• TUGAS ANDA 1
Menurut dokumen sumber, di mana Dila baru saja diterima?

• DOKUMEN SUMBER
———

Pagi ini saya terbangun sedikit terlambat. Badan yang pegal setelah akhir minggu kemarin pulang ke Malang. Selelah-lelahnya badan, bila membayangkan akan bertemu Putri tercinta, tentu tidak dirasakan. Akhirnya, setelah puas dengan bius endorfin cinta (beraktifitas mesra dengan anak), maka tibalah masa badan remuk redam.

Bermalas-malasan saya bersiap, dan berangkat menuju RSU dr. Soetomo. Pikiran saya di-setting menjalani rutinitas biasa kehidupan PPDS. Hingga saampai saya membuka notifikasi dari blog. Ada sebuah komentar yang menunggu di setujui. Komentar panjaaaaaang yang di ujung waktu, saat selesai membaca, saya terharu. Rupanya ini bukan pagi ‘rutinitas biasa’. Saya baru saja mendapat vitamin kehidupan. Berupa sebuah kisah yang sarat motivasi.

Berikut, saya sertakan tulisan komentar dari seorang Dila. Yang baru saja diterima di salah satu FK perguruan tinggi negeri. Tulisan ini saya sunting sedikit, tanpa mengurangi maupun mengubah makna. Adapun tulisan aslinya bisa dinikmati di kolom komentar artikel Jadi Dokter Itu Mudah, Masuk FK Itu (yang) Susah.

———

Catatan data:

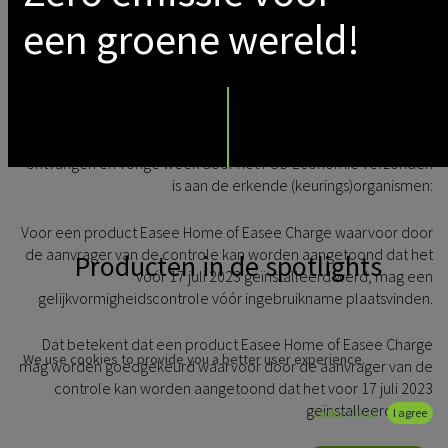
installaties.
een groene wereld!
Graag willen wij jullie bij deze op de hoogte stellen van het
onderstaande bericht dat wij van Easee via mail mochten
ontvangen en vorige week door het FOD Economie verzonden
is aan de erkende (keurings)organismen:
Voor een product Easee Home of Easee Charge waarvoor door
de aanvrager van de controle kan worden aangetoond dat het
Producten in de spotlights
vóór 17 juli 2023 geïnstalleerd werd, mag een
gelijkvormigheidscontrole vóór ingebruikname plaatsvinden.
Dat betekent dat een product Easee Home of Easee Charge
We use cookies to provide you a better user experience.
mag worden goedgekeurd waarvoor door de aanvrager van de
controle kan worden aangetoond dat het voor 17 juli 2023
geïnstalleerd werd.
Cookie Policy
I agree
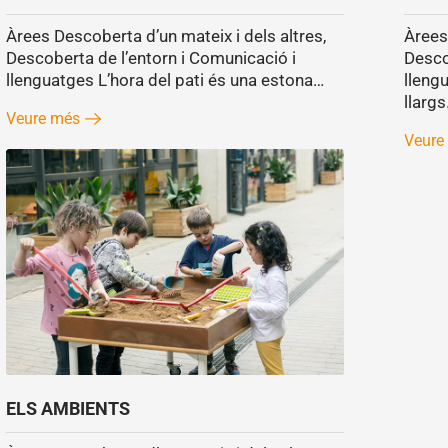
Àrees Descoberta d’un mateix i dels altres,
Àrees
Descoberta de l’entorn i Comunicació i
Desco
llenguatges L’hora del pati és una estona…
lleng
llarg
Veure més
Veure
ELS AMBIENTS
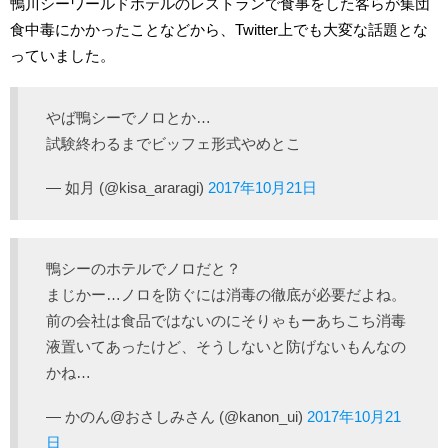
鴨川シーワールドホテルのレストランで食事をした客らが集団
食中毒にかかったことなどから、Twitter上でも大変な話題とな
っていました。
やば鴨シーでノロとか…
試験終わるまでビッフェ形式やめとこ
— 如月 (@kisa_araragi)
2017年10月21日
鴨シーのホテルでノロだと？
まじかー…ノロを防ぐには消毒の徹底が必要だよね。
前の会社は食品ではないのにそりゃもーあちこち消毒
液置いてあったけど、そうしないと防げないもんなの
かね…
— かのん@おさしみさん (@kanon_ui)
2017年10月21
日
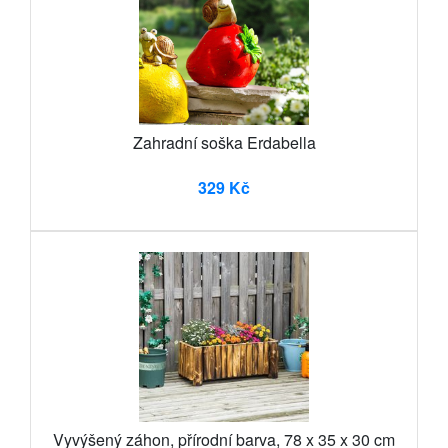
Zahradní soška Erdabella
329 Kč
Vyvýšený záhon, přírodní barva, 78 x 35 x 30 cm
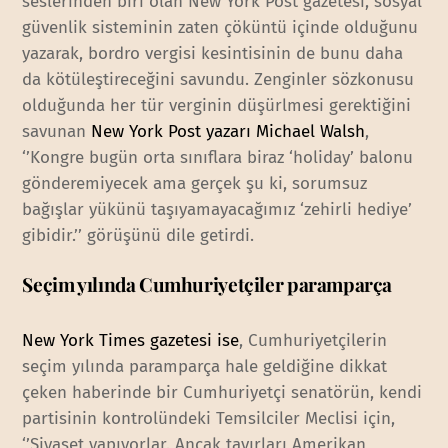
seslerinden biri olan New York Post gazetesi, sosyal
güvenlik sisteminin zaten çöküntü içinde olduğunu
yazarak, bordro vergisi kesintisinin de bunu daha
da kötüleştireceğini savundu. Zenginler sözkonusu
olduğunda her tür verginin düşürlmesi gerektiğini
savunan
New York Post yazarı Michael Walsh
,
‘’Kongre bugün orta sınıflara biraz ‘holiday’ balonu
gönderemiyecek ama gerçek şu ki, sorumsuz
bağışlar yükünü taşıyamayacağımız ‘zehirli hediye’
gibidir.’’ görüşünü dile getirdi.
Seçim yılında Cumhuriyetçiler paramparça
New York Times gazetesi ise
, Cumhuriyetçilerin
seçim yılında paramparça hale geldiğine dikkat
çeken haberinde bir Cumhuriyetçi senatörün, kendi
partisinin kontrolündeki Temsilciler Meclisi için,
‘’Siyaset yapıyorlar. Ancak tavırları Amerikan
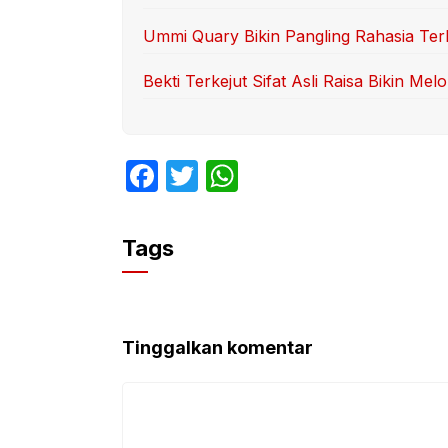
Ummi Quary Bikin Pangling Rahasia Te
Bekti Terkejut Sifat Asli Raisa Bikin Mel
F
T
W
a
w
h
c
itt
at
Tags
e
er
s
b
A
o
p
Tinggalkan komentar
o
p
k
Komentar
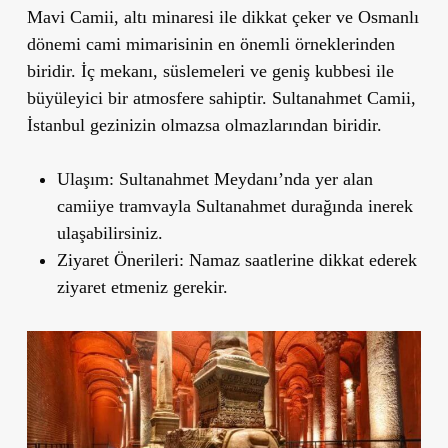
Mavi Camii, altı minaresi ile dikkat çeker ve Osmanlı
dönemi cami mimarisinin en önemli örneklerinden
biridir. İç mekanı, süslemeleri ve geniş kubbesi ile
büyüleyici bir atmosfere sahiptir. Sultanahmet Camii,
İstanbul gezinizin olmazsa olmazlarından biridir.
Ulaşım
: Sultanahmet Meydanı’nda yer alan
camiiye tramvayla Sultanahmet durağında inerek
ulaşabilirsiniz.
Ziyaret Önerileri
: Namaz saatlerine dikkat ederek
ziyaret etmeniz gerekir.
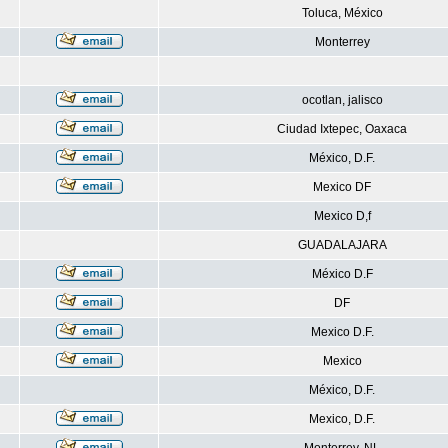
Toluca, México
Monterrey
ocotlan, jalisco
Ciudad Ixtepec, Oaxaca
México, D.F.
Mexico DF
Mexico D,f
GUADALAJARA
México D.F
DF
Mexico D.F.
Mexico
México, D.F.
Mexico, D.F.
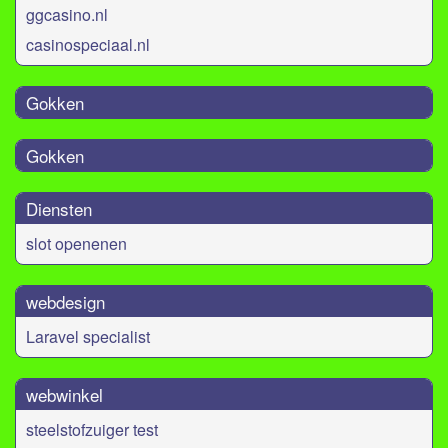
ggcasino.nl
casinospeciaal.nl
Gokken
Gokken
Diensten
slot openenen
webdesign
Laravel specialist
webwinkel
steelstofzuiger test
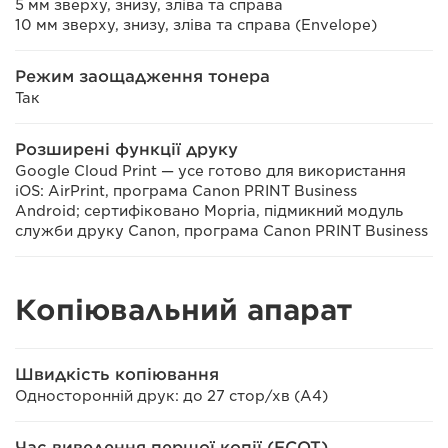
5 мм зверху, знизу, зліва та справа
10 мм зверху, знизу, зліва та справа (Envelope)
Режим заощадження тонера
Так
Розширені функції друку
Google Cloud Print — усе готово для використання
iOS: AirPrint, програма Canon PRINT Business
Android; сертифіковано Mopria, підмикний модуль
служби друку Canon, програма Canon PRINT Business
Копіювальний апарат
Швидкість копіювання
Односторонній друк: до 27 стор/хв (A4)
Час виведення першої копії (FCOT)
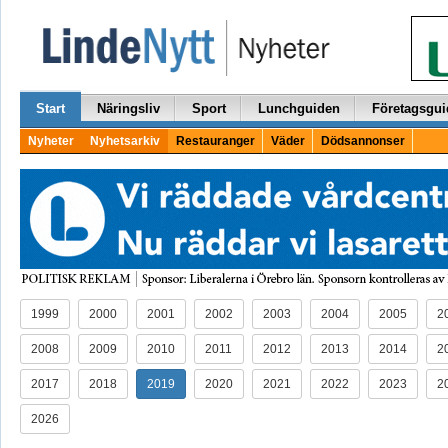
Start
Näringsliv
Sport
Lunchguiden
Företagsgui
Nyheter
Nyhetsarkiv
Restauranger
Väder
Dödsannonser
1999
2000
2001
2002
2003
2004
2005
2
2008
2009
2010
2011
2012
2013
2014
2
2017
2018
2019
2020
2021
2022
2023
2
2026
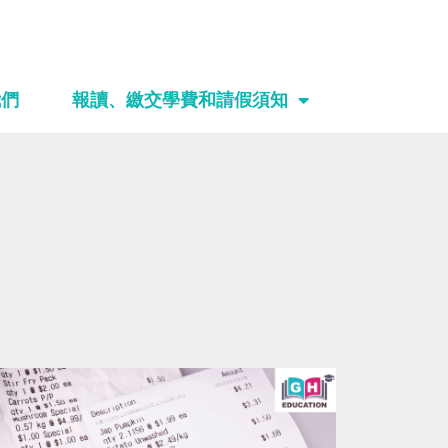
我們
報讀、繳交學費和請假須知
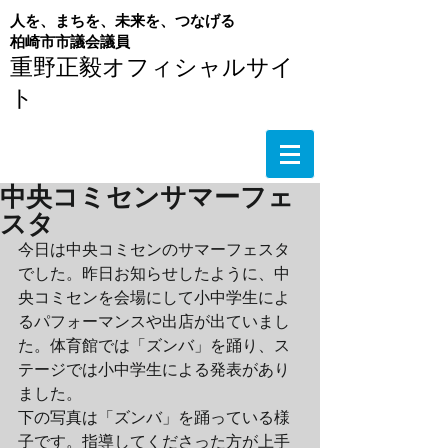
人を、まちを、未来を、つなげる
​柏崎市市議会議員
重野正毅オフィシャルサイ
ト
中央コミセンサマーフェ
スタ
今日は中央コミセンのサマーフェスタ
でした。昨日お知らせしたように、中
央コミセンを会場にして小中学生によ
るパフォーマンスや出店が出ていまし
た。体育館では「ズンバ」を踊り、ス
テージでは小中学生による発表があり
ました。
下の写真は「ズンバ」を踊っている様
子です。指導してくださった方が上手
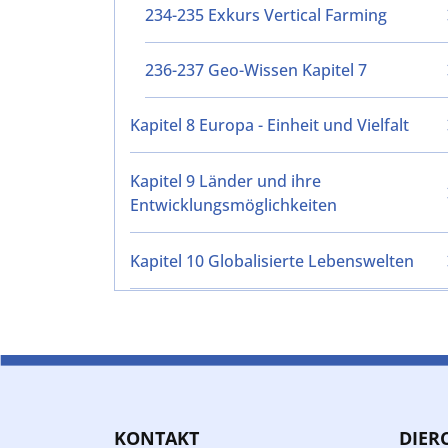
234-235 Exkurs Vertical Farming
236-237 Geo-Wissen Kapitel 7
Kapitel 8 Europa - Einheit und Vielfalt
Kapitel 9 Länder und ihre
Entwicklungsmöglichkeiten
Kapitel 10 Globalisierte Lebenswelten
KONTAKT
DIER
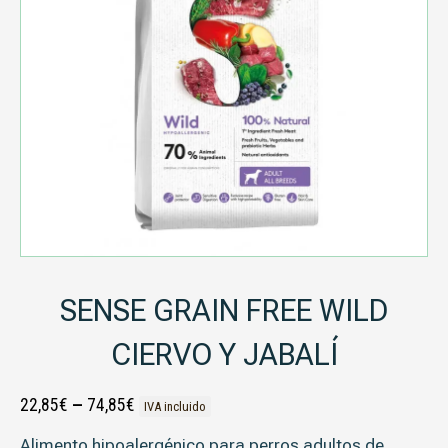
SENSE GRAIN FREE WILD
CIERVO Y JABALÍ
22,85
€
–
74,85
€
IVA incluido
Alimento hipoalergénico para perros adultos de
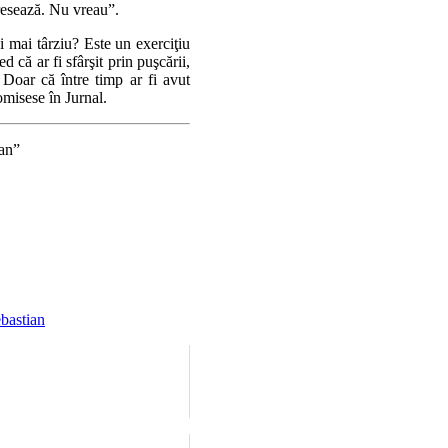
teresează. Nu vreau”.
i mai târziu? Este un exerciţiu
d că ar fi sfârşit prin puşcării,
 Doar că între timp ar fi avut
omisese în Jurnal.
gan”
bastian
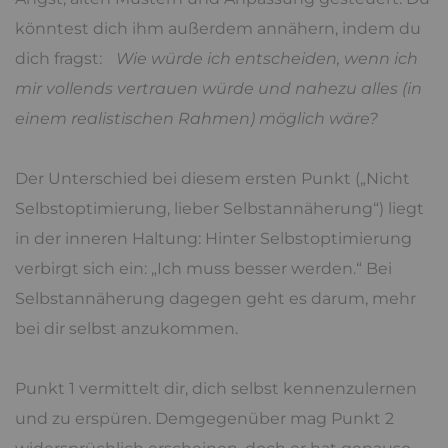
könntest dich ihm außerdem annähern, indem du
dich fragst:
Wie würde ich entscheiden, wenn ich
mir vollends vertrauen würde und nahezu alles (in
einem realistischen Rahmen) möglich wäre?
Der Unterschied bei diesem ersten Punkt („Nicht
Selbstoptimierung, lieber Selbstannäherung“) liegt
in der inneren Haltung: Hinter Selbstoptimierung
verbirgt sich ein: „Ich muss besser werden.“ Bei
Selbstannäherung dagegen geht es darum, mehr
bei dir selbst anzukommen.
Punkt 1 vermittelt dir, dich selbst kennenzulernen
und zu erspüren. Demgegenüber mag Punkt 2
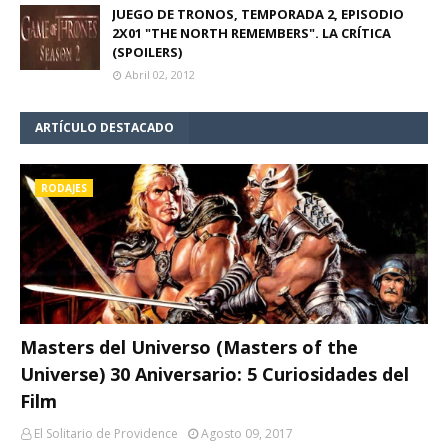
JUEGO DE TRONOS, TEMPORADA 2, EPISODIO
2X01 "THE NORTH REMEMBERS". LA CRÍTICA
(SPOILERS)
Abril 02, 2012
ARTÍCULO DESTACADO
RODAJES
Masters del Universo (Masters of the
Universe) 30 Aniversario: 5 Curiosidades del
Film
El Solitario de Providence
Agosto 09, 2017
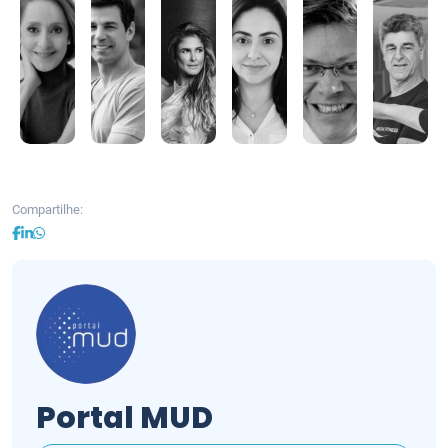
Compartilhe:
Portal MUD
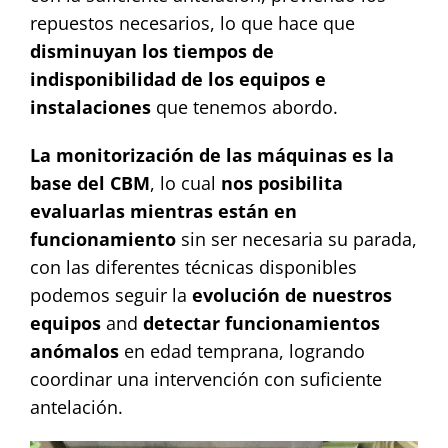
repuestos necesarios, lo que hace que
disminuyan los tiempos de
indisponibilidad de los equipos e
instalaciones
que tenemos abordo.
La monitorización de las máquinas es la
base del CBM
, lo cual
nos posibilita
evaluarlas mientras están en
funcionamiento
sin ser necesaria su parada,
con las diferentes técnicas disponibles
podemos seguir la
evolución de nuestros
equipos
and
detectar funcionamientos
anómalos
en edad temprana, logrando
coordinar una intervención con suficiente
antelación.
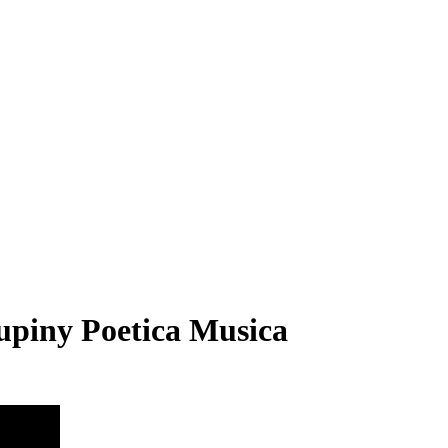
piny Poetica Musica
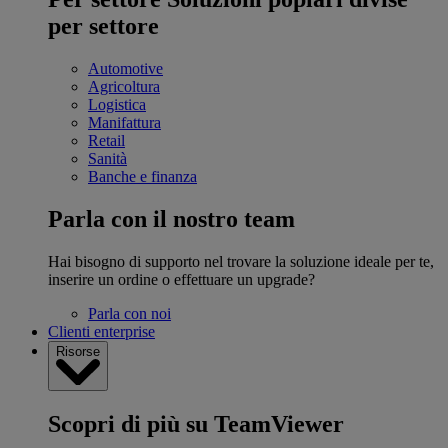
per settore
Automotive
Agricoltura
Logistica
Manifattura
Retail
Sanità
Banche e finanza
Parla con il nostro team
Hai bisogno di supporto nel trovare la soluzione ideale per te,
inserire un ordine o effettuare un upgrade?
Parla con noi
Clienti enterprise
Risorse
Scopri di più su TeamViewer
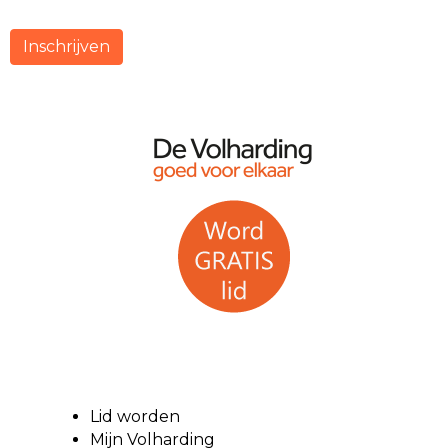
Inschrijven
Lid worden
Mijn Volharding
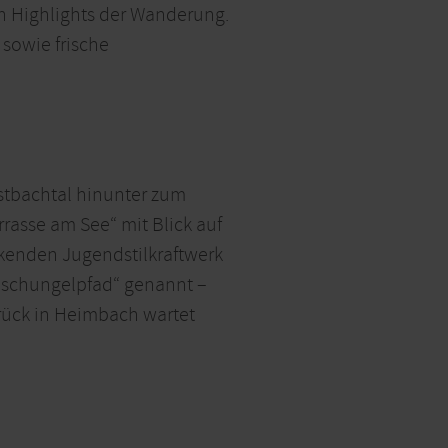
en Highlights der Wanderung.
sowie frische
bstbachtal hinunter zum
rasse am See“ mit Blick auf
ckenden Jugendstilkraftwerk
Dschungelpfad“ genannt –
rück in Heimbach wartet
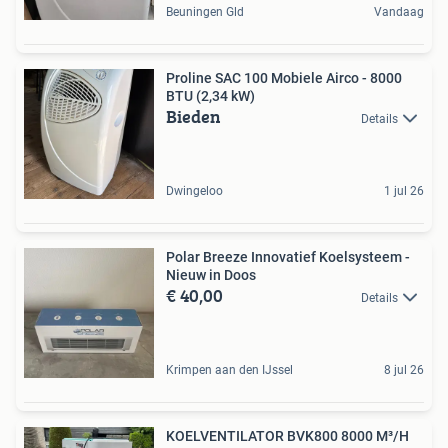
Beuningen Gld
Vandaag
Proline SAC 100 Mobiele Airco - 8000
BTU (2,34 kW)
Bieden
Details
Dwingeloo
1 jul 26
Polar Breeze Innovatief Koelsysteem -
Nieuw in Doos
€ 40,00
Details
Krimpen aan den IJssel
8 jul 26
KOELVENTILATOR BVK800 8000 M³/H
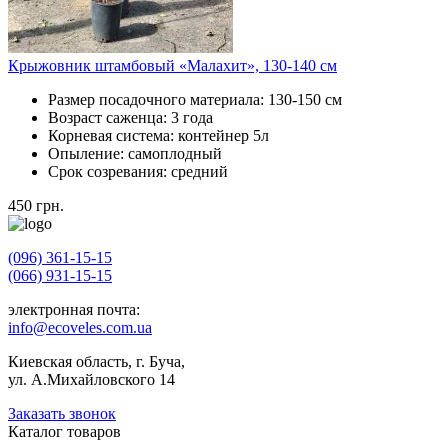
Крыжовник штамбовый «Малахит», 130-140 см
Размер посадочного материала:
130-150 см
Возраст саженца:
3 года
Корневая система:
контейнер 5л
Опыление:
самоплодный
Срок созревания:
средний
450
грн.
(096) 361-15-15
(066) 931-15-15
электронная почта:
info@ecoveles.com.ua
Киевская область, г. Буча,
ул. А.Михайловского 14
Заказать звонок
Каталог товаров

———

• TUGAS ANDA 2
Salin kembali baris-baris data, mulai dari baris yang memuat "per settore" dan berakhir di baris terakhir data. Jangan sertakan gambar dalam jawaban.

• JAWABAN TERTULIS 1
Di salah satu FK perguruan tinggi negeri.

• JAWABAN TERTULIS 2
per settore
Automotive
Agricoltura
Logistica
Manifattura
Retail
Sanità
Banche e finanza
Parla con il nostro team
Hai bisogno di supporto nel trovare la soluzione ideale per te,
inserire un ordine o effettuare un upgrade?
Parla con noi
Clienti enterprise
Risorse
Scopri di più su TeamViewer
Inschrijven
Lid worden
Mijn Volharding
en Highlights der Wanderung.
sowie frische
bstbachtal hinunter zum
rasse am See“ mit Blick auf
ckenden Jugendstilkraftwerk
Dschungelpfad“ genannt –
rück in Heimbach wartet
Beuningen Gld
Vandaag
Proline SAC 100 Mobiele Airco - 8000
BTU (2,34 kW)
Bieden
Details
Dwingeloo
1 jul 26
Polar Breeze Innovatief Koelsysteem -
Nieuw in Doos
€ 40,00
Details
Krimpen aan den IJssel
8 jul 26
KOELVENTILATOR BVK800 8000 M³/H
Крыжовник штамбовый «Малахит», 130-140 см
Размер посадочного материала:
130-150 см
Возраст саженца:
3 года
Корневая система:
контейнер 5л
Опыление:
самоплодный
Срок созревания:
средний
450
грн.
(096) 361-15-15
(066) 931-15-15
электронная почта:
info@ecoveles.com.ua
Киевская область, г. Буча,
ул. А.Михайловского 14
Заказать звонок
Каталог товаров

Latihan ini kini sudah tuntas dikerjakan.